Taking the research a step further with WaveRNN and Tacotron
After this publication, we continued to iterate on our models. First, we migrated from WaveNet to WaveRNN, which is a more efficient text to speech model co-developed by Google AI and DeepMind. WaveNet requires a second distillation step to speed it up to serve requests in real-time, which makes fine-tuning more challenging. WaveRNN, on the other hand, does not require a second training step and can synthesize speech much faster than a WaveNet model that has not been distilled.
In addition to speeding up the models by switching to WaveRNN, we collaborated with Google AI to improve the quality of the models. Google AI researchers demonstrated that a similar fine-tuning approach could be applied to the related Google Tacotron model, which we use in conjunction with WaveRNN to synthesise realistic voices. By combining these technologies trained on audio clips of Tim Shaw from his NFL days, we were able to generate an authentic sounding voice that resembles how Tim sounded before his speech degraded. While the voice is not yet perfect – lacking the expressiveness, quirks, and controllability of a real voice – we’re excited that the combination of WaveRNN and Tacotron may help people like Tim preserve an important part of their identity, and we would like to one day integrate it into speech-generation devices.

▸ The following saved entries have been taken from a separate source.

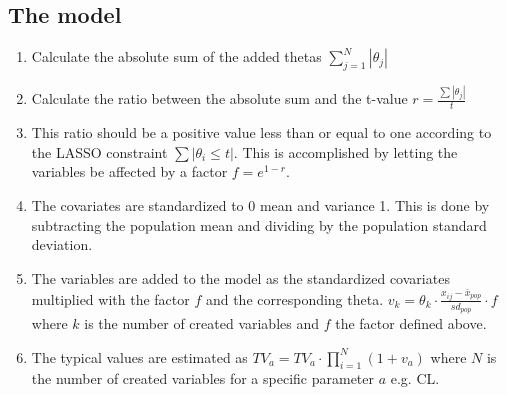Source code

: \subsection{The model}
\begin{enumerate}
    \item Calculate the absolute sum of the added thetas $\sum_{j=1}^N |\theta_j|$ 
    \item Calculate the ratio between the absolute sum and the t-value $r = \frac{\sum{|\theta_j|}}{t}$
    \item This ratio should be a positive value less than or equal to one according to the LASSO constraint $\sum{|\theta_i \le t|}$. This is accomplished by letting the variables be affected by a factor $f=e^{1-r}$.
    \item The covariates are standardized to 0 mean and variance 1. This is done by subtracting the population mean and dividing by the population standard deviation.
    \item The variables are added to the model as the standardized covariates multiplied with the factor $f$ and the corresponding theta. $v_k = \theta_k \cdot \frac{x_{ij} - \bar{x}_{pop}}{sd_{pop}} \cdot f$ where $k$ is the number of created variables and $f$ the factor defined above.
    \item The typical values are estimated as $TV_a = TV_a \cdot \prod_{i=1}^N ( 1+v_a)$ where $N$ is the number of created variables for a specific parameter $a$ e.g. CL.
\end{enumerate}


{}



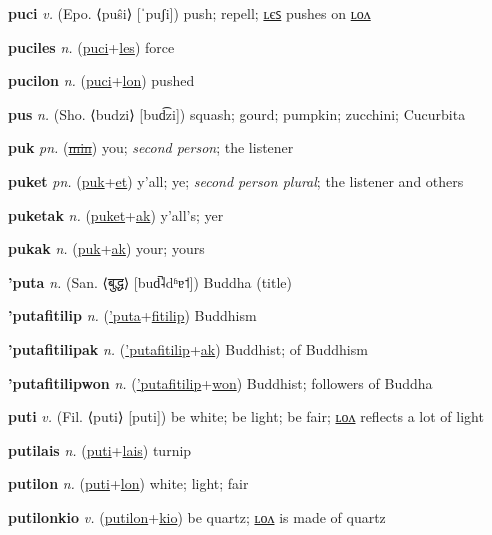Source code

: \textbf{\hypertarget{puci}{puci}} \textit{v.} (Epo. ⟨puŝi⟩ [ˈpuʃi])
push; repell; \hyperlink{puciles}{ʟєꜱ} pushes on \hyperlink{pucilon}{ʟᴏᴧ}

\textbf{\hypertarget{puciles}{puciles}} \textit{n.} (\hyperlink{puci}{puci}+\allowbreak \hyperlink{les}{les})
force

\textbf{\hypertarget{pucilon}{pucilon}} \textit{n.} (\hyperlink{puci}{puci}+\allowbreak \hyperlink{lon}{lon})
pushed

\textbf{\hypertarget{pus}{pus}} \textit{n.} (Sho. ⟨budzi⟩ [bud͡zi])
squash; gourd; pumpkin; zucchini; Cucurbita

\textbf{\hypertarget{puk}{puk}} \textit{pn.} (\hyperlink{min}{\sout{min}})
you; \textit{second person}; the listener

\textbf{\hypertarget{puket}{puket}} \textit{pn.} (\hyperlink{puk}{puk}+\allowbreak \hyperlink{et}{et})
y’all; ye; \textit{second person plural}; the listener and others

\textbf{\hypertarget{puketak}{puketak}} \textit{n.} (\hyperlink{puket}{puket}+\allowbreak \hyperlink{ak}{ak})
y’all’s; yer

\textbf{\hypertarget{pukak}{pukak}} \textit{n.} (\hyperlink{puk}{puk}+\allowbreak \hyperlink{ak}{ak})
your; yours

\textbf{\hypertarget{'puta}{'puta}} \textit{n.} (San. ⟨{\devanagari{}बुद्ध}⟩ [bud̚˨dʱɐ˦])
Buddha (title)

\textbf{\hypertarget{'putafitilip}{'putafitilip}} \textit{n.} (\hyperlink{'puta}{'puta}+\allowbreak \hyperlink{fitilip}{fitilip})
Buddhism

\textbf{\hypertarget{'putafitilipak}{'putafitilipak}} \textit{n.} (\hyperlink{'putafitilip}{'putafitilip}+\allowbreak \hyperlink{ak}{ak})
Buddhist; of Buddhism

\textbf{\hypertarget{'putafitilipwon}{'putafitilipwon}} \textit{n.} (\hyperlink{'putafitilip}{'putafitilip}+\allowbreak \hyperlink{won}{won})
Buddhist; followers of Buddha

\textbf{\hypertarget{puti}{puti}} \textit{v.} (Fil. ⟨puti⟩ [puti])
be white; be light; be fair; \hyperlink{putilon}{ʟᴏᴧ} reflects a lot of light

\textbf{\hypertarget{putilais}{putilais}} \textit{n.} (\hyperlink{puti}{puti}+\allowbreak \hyperlink{lais}{lais})
turnip

\textbf{\hypertarget{putilon}{putilon}} \textit{n.} (\hyperlink{puti}{puti}+\allowbreak \hyperlink{lon}{lon})
white; light; fair

\textbf{\hypertarget{putilonkio}{putilonkio}} \textit{v.} (\hyperlink{putilon}{putilon}+\allowbreak \hyperlink{kio}{kio})
be quartz; \hyperlink{putilonkiolon}{ʟᴏᴧ} is made of quartz

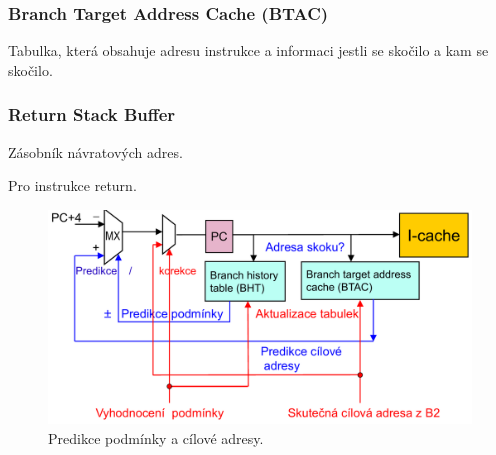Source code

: \subsubsection{Branch Target Address Cache (BTAC)}

\begin{compactitem}
    \item Tabulka, která obsahuje adresu instrukce a informaci jestli se skočilo a kam se skočilo.
\end{compactitem}

\subsubsection{Return Stack Buffer}

\begin{compactitem}
    \item Zásobník návratových adres.
    \item Pro instrukce return.
\end{compactitem}

\begin{figure}[H]
    \centering
    \includegraphics[width=0.8\linewidth]{predikce_podminky_a_cilove_adresy.pdf}
    \caption{Predikce podmínky a cílové adresy.}
\end{figure}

We’re honored to have briefly reunited Tim with his voice. At this stage, it’s too early to know where our research will take us, but we are looking at ways to combine the Euphonia speech recognition systems with the speech synthesis technology so that people like Tim can more easily communicate. We hope that our research can eventually be shared more widely with those who need it most in order to communicate with their loved ones–there are thousands of people in the world who this work might one day benefit. As Tim wrote in his letter to his younger self–what matters, in the end, is “the relationships and the people you have in your life who love you and care about you.”